== Description of the task ==
Search the listing below for the word "Doubt", and copy every line in which it turns up.

== Raw data ==
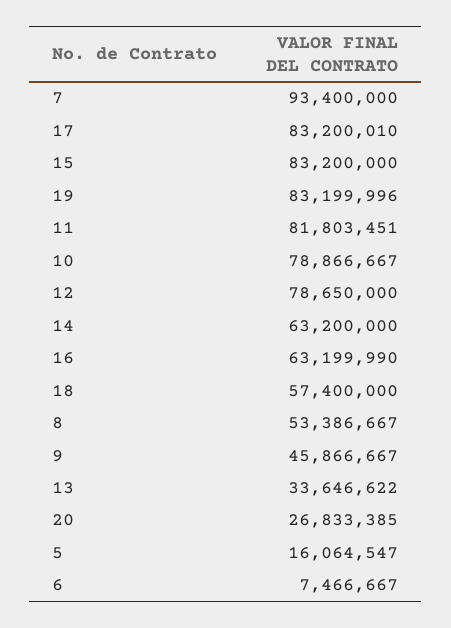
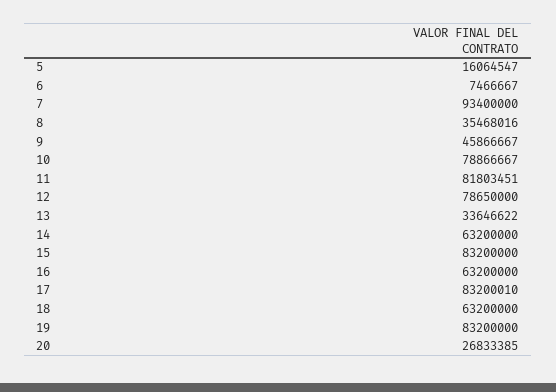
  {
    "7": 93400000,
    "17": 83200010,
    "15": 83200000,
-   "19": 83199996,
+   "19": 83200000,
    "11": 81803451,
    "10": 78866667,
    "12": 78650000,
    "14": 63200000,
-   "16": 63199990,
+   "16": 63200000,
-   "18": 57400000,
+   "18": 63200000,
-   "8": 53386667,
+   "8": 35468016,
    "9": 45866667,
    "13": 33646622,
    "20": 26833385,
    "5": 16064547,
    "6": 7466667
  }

...

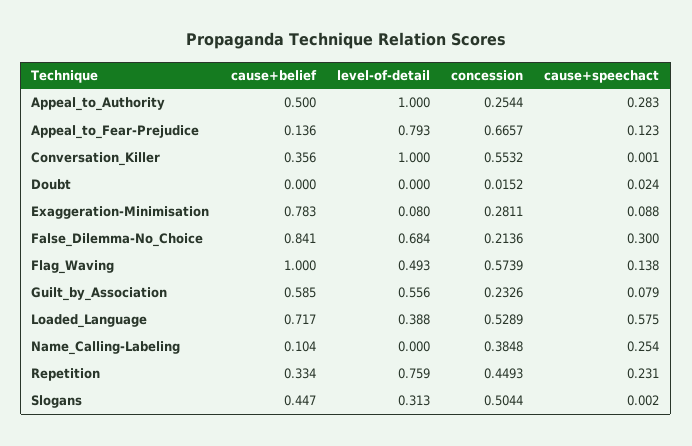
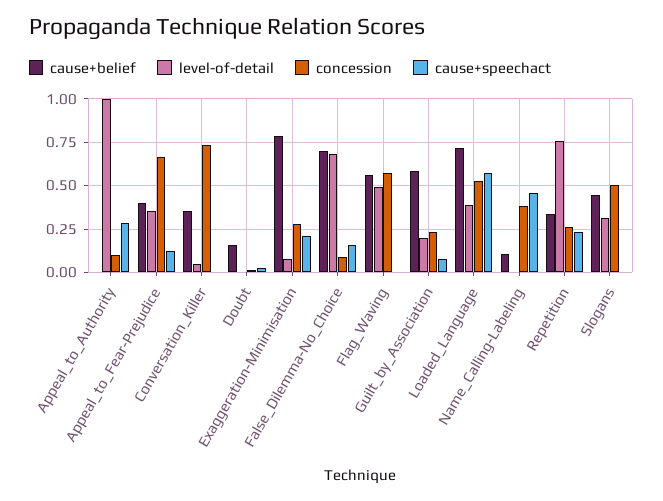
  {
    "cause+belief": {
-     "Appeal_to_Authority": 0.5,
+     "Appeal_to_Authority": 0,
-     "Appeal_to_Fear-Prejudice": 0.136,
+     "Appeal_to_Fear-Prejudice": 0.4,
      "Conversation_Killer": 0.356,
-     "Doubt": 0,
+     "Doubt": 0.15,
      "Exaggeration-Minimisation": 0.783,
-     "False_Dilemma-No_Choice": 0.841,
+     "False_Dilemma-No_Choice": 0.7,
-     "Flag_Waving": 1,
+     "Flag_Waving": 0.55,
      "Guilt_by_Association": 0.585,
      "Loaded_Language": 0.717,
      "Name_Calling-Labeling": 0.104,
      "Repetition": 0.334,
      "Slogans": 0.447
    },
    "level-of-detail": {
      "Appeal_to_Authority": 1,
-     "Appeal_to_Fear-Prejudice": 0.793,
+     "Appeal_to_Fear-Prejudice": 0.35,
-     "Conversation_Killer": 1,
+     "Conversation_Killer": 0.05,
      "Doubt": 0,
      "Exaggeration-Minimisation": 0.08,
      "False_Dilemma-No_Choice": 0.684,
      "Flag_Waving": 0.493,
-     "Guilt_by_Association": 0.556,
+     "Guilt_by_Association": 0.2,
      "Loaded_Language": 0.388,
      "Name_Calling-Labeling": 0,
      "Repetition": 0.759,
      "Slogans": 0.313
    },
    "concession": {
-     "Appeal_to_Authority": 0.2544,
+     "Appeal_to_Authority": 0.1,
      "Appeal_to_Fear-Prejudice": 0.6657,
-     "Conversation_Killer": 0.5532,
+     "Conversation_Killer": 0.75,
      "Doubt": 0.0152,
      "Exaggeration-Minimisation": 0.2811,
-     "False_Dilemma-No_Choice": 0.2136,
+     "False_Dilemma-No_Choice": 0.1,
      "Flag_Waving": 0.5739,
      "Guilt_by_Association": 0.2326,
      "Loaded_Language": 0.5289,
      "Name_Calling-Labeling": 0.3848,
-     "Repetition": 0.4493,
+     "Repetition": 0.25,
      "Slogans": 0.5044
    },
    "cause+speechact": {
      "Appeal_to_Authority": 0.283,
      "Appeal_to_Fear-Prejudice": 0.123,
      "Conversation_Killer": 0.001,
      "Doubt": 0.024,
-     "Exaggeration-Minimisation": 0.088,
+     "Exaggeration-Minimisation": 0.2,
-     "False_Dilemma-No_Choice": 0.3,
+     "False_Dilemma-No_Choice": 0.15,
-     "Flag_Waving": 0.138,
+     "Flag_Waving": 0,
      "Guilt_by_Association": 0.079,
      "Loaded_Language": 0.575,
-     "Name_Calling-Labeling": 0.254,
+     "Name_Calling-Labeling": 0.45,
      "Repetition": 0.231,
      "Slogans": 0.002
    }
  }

== Solution below ==
-     "Doubt": 0,
+     "Doubt": 0.15,
      "Doubt": 0,
      "Doubt": 0.0152,
      "Doubt": 0.024,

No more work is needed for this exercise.